SOURCE PASSAGE:
▶
# Islam (Amandus Polanus)



## Reformed Covenanter (Oct 18, 2020)

The Gentiles are open enemies to the Christian religion, who worship false and counterfeit Gods. And they be either Mahumets or other Pagans. Mahumets are open enemies to the Christian religion, who worship Mahumet, and embrace the Alcoran delivered unto them by him. They are also called Turks. Other Pagans are also besides the Mahumets, which worship feigned gods.

Amandus Polanus, _The substance of Christian religion soundly set forth in two books, by definitions and partitions, framed according to the rules of a natural method, by Amandus Polanus professor of divinity. The first book concerneth faith. The second concerneth good works. The principal points whereof are contained in a short table hereunto annexed_, trans. Elijahu Wilcocks (London: John Oxenbridge, 1595), pp 173-74.

Reactions: Amen 1


----------



## Andrew35 (Oct 18, 2020)

The turban’d Turk, who scorns the world,
May strut about with his whiskers curl’d,
Keep a hundred wives under lock and key
For nobody else but himself to see.
Yet long may he sway with his Alcoran
Before he can love like an Irishman....

--from "None can love like an Irishman"
◀
TASK TO CARRY OUT: Carry on the thread on Polanus and Islam, picking up after its last line. The listing that comes next has no connection to the thread on Polanus and Islam.

RAW DATA:
▶
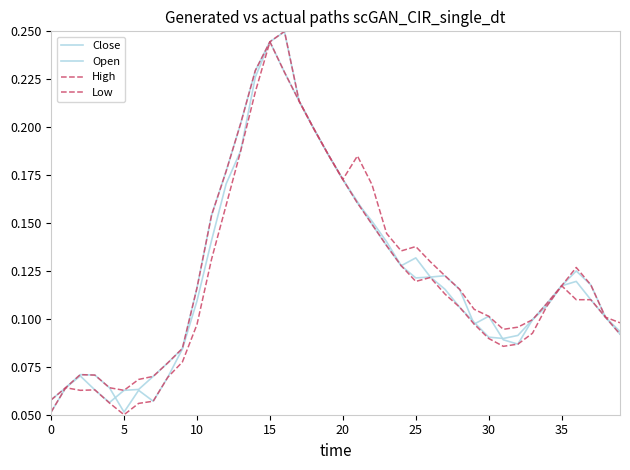

Which category has the highest value in the Close series?

15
◀
TASK RESULT:
Reactions: Funny 1


----------



## Charles Johnson (Oct 18, 2020)

I wonder how much first-hand knowledge of Isl*m or access to primary sources on it he would have had. My guess is not much. I don't get the sense from my Isl*mic friends that they worship Moh*mmed (although they certainly revere him quite highly). In my experience they treat him in a way analogous to how Jews treat Moses and the Patriarchs. In so far as they won't make images of him, I'd say they venerate him less than Romanism does any of the saints.


----------



## Andrew35 (Oct 18, 2020)

Charles Johnson said:


> I wonder how much first-hand knowledge of Isl*m or access to primary sources on it he would have had. My guess is not much. I don't get the sense from my Isl*mic friends that they worship Moh*mmed (although they certainly revere him quite highly). In my experience they treat him in a way analogous to how Jews treat Moses and the Patriarchs. In so far as they won't make images of him, I'd say they venerate him less than Romanism does any of the saints.


I've encountered strains of Islam that stray perilously close to "worshipping Mohammed" territory. A good number of Idul Fitri songs are all about praising the guy. How many Jewish songs have you heard praising Moses?


----------



## Charles Johnson (Oct 18, 2020)

Andrew35 said:


> I've encountered strains of Islam that stray perilously close to "worshipping Mohammed" territory. A good number of Idul Fitri songs are all about praising the guy. How many Jewish songs have you heard praising Moses?


I can't think of any Jewish songs at all, although I believe a fair amount of American popular Christmas music and broadway musicals were written by Jewish folks. I guess klezmer isn't really my thing. The strains of Islam I'm most familiar with don't use music at all in a religious setting.


----------



## Reformed Covenanter (Oct 18, 2020)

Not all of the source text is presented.